Saved entries
____________________

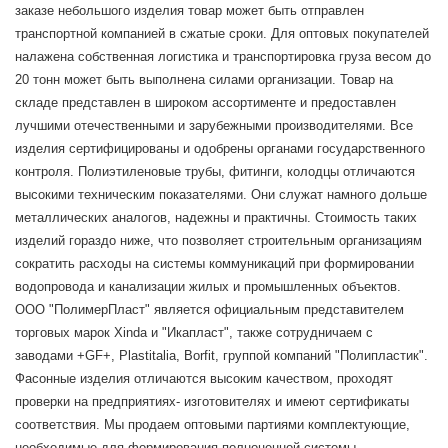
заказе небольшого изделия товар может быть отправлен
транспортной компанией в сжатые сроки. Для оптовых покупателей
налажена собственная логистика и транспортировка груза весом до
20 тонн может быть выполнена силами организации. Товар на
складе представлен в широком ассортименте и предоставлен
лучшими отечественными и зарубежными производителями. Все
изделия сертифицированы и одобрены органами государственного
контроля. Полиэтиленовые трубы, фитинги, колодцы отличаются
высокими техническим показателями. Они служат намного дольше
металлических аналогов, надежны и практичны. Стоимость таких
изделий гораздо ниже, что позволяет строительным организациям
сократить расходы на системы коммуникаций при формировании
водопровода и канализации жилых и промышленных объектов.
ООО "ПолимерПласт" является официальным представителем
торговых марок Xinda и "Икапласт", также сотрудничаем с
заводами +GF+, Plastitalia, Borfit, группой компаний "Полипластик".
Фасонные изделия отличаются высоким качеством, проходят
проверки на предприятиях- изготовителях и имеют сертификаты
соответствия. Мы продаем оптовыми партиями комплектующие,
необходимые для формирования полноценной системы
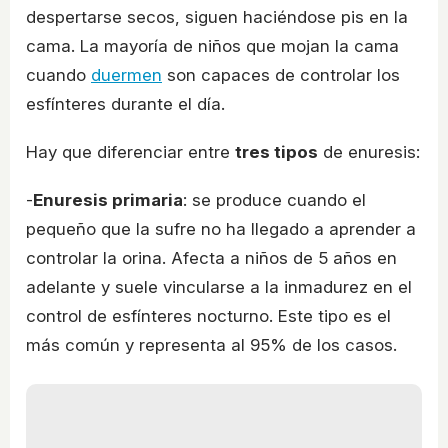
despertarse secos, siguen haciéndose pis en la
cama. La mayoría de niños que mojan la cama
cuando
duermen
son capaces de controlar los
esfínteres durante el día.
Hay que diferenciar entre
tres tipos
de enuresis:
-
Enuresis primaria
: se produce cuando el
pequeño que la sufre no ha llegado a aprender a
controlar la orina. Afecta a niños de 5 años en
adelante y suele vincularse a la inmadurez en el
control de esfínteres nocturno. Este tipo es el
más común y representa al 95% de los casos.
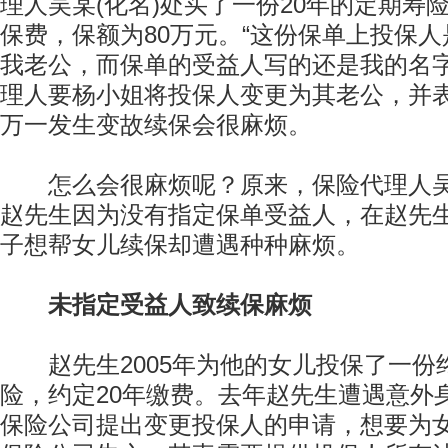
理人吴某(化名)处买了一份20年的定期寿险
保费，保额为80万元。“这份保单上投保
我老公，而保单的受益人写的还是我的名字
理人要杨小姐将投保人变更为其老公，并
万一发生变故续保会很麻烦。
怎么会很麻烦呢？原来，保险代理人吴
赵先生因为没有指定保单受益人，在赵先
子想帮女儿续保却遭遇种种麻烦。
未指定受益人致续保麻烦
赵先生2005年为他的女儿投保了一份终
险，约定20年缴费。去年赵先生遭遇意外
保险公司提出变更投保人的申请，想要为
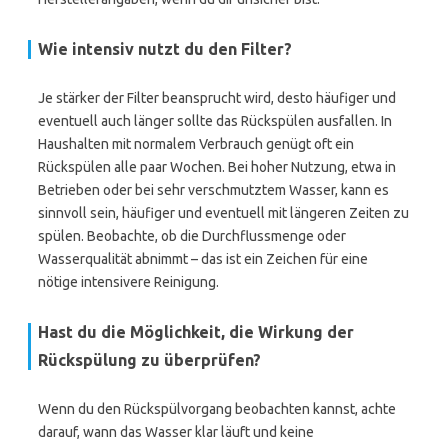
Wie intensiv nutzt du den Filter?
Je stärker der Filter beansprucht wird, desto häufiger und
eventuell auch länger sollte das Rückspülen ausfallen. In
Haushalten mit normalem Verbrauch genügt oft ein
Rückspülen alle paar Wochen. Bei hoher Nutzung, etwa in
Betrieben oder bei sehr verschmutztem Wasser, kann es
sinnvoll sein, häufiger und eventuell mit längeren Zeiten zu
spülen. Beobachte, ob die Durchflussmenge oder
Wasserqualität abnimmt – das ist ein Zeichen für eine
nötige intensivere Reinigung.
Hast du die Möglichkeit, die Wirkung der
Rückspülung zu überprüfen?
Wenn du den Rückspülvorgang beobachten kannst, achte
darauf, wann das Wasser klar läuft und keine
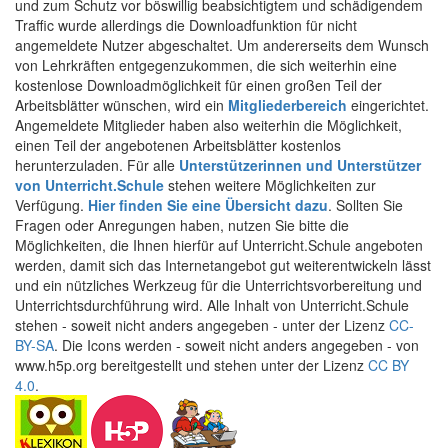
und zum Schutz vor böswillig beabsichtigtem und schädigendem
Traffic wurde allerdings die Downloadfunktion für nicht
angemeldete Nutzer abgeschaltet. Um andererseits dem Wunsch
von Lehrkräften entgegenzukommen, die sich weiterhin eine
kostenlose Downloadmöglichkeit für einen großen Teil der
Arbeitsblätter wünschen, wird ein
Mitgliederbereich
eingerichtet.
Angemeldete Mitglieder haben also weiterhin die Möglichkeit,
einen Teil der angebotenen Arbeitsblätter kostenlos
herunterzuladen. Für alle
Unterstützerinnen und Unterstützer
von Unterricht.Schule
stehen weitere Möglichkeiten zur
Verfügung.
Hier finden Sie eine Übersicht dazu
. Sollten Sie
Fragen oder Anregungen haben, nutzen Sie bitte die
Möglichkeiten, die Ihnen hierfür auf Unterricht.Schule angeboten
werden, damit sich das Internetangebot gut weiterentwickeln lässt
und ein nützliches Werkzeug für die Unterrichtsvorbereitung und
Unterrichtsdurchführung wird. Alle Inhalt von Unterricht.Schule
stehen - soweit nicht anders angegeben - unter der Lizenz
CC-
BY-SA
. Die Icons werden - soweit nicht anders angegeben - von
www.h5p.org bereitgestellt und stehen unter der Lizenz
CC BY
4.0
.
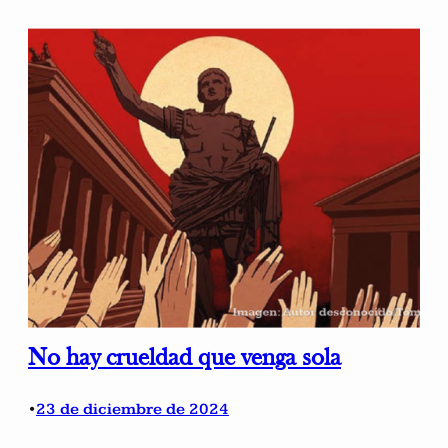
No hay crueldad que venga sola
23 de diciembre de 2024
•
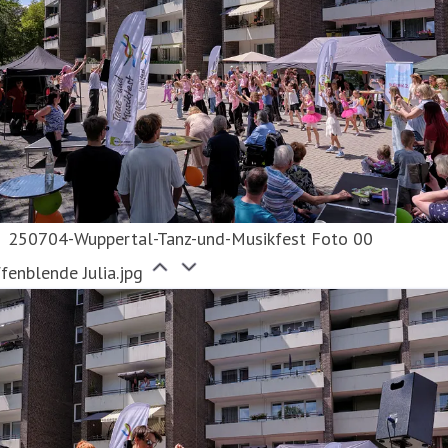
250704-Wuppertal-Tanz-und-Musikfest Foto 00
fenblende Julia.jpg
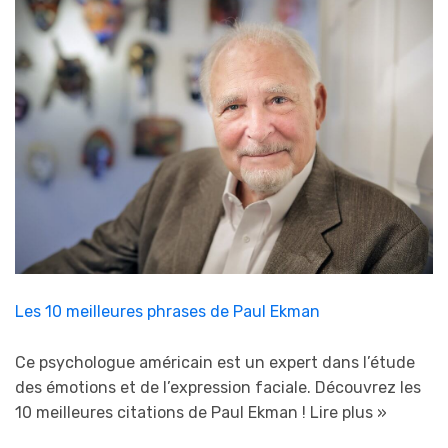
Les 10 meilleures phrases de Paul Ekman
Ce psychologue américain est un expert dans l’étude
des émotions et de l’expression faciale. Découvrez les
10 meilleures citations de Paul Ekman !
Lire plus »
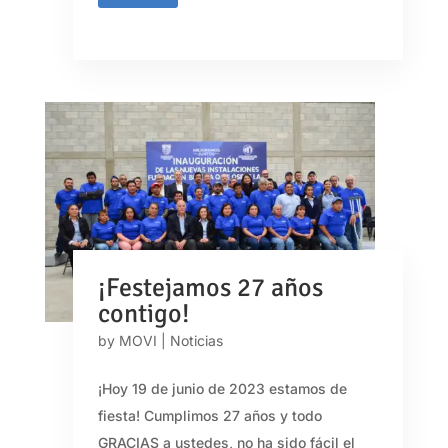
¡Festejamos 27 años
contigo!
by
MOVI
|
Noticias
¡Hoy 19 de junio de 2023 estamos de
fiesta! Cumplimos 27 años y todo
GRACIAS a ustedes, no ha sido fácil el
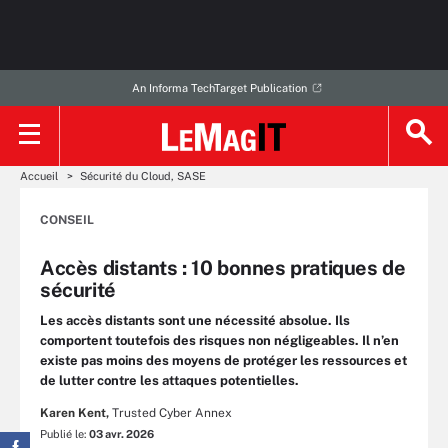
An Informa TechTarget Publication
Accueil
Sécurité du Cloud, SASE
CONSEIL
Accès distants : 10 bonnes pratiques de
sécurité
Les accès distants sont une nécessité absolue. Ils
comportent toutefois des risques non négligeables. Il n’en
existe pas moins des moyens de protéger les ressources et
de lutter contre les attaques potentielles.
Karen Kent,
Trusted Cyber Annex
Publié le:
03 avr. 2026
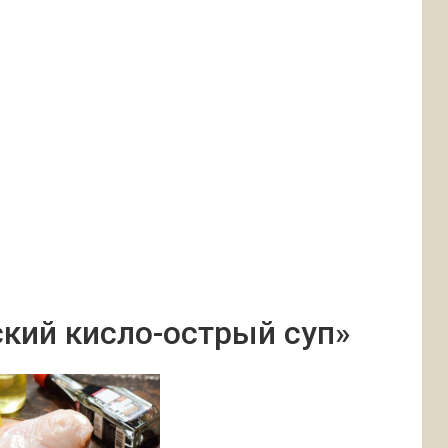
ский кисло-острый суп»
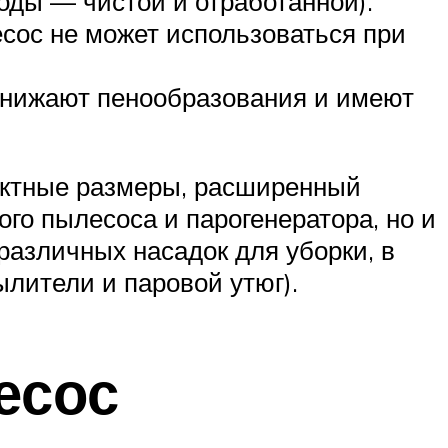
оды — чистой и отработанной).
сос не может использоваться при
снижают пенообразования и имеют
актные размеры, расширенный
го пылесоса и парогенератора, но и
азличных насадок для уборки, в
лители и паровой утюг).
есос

____________________

ASSIGNMENT
Reproduce the lines between the one containing "despertarse secos, siguen" and the one containing "más común y representa al 95% de los casos.", inclusive, substituting "menores" for every "niños" and changing nothing else. Give only those lines.

SOLUTION TO THIS EXERCISE
despertarse secos, siguen haciéndose pis en la
cama. La mayoría de menores que mojan la cama
cuando
duermen
son capaces de controlar los
esfínteres durante el día.
Hay que diferenciar entre
tres tipos
de enuresis:
-
Enuresis primaria
: se produce cuando el
pequeño que la sufre no ha llegado a aprender a
controlar la orina. Afecta a menores de 5 años en
adelante y suele vincularse a la inmadurez en el
control de esfínteres nocturno. Este tipo es el
más común y representa al 95% de los casos.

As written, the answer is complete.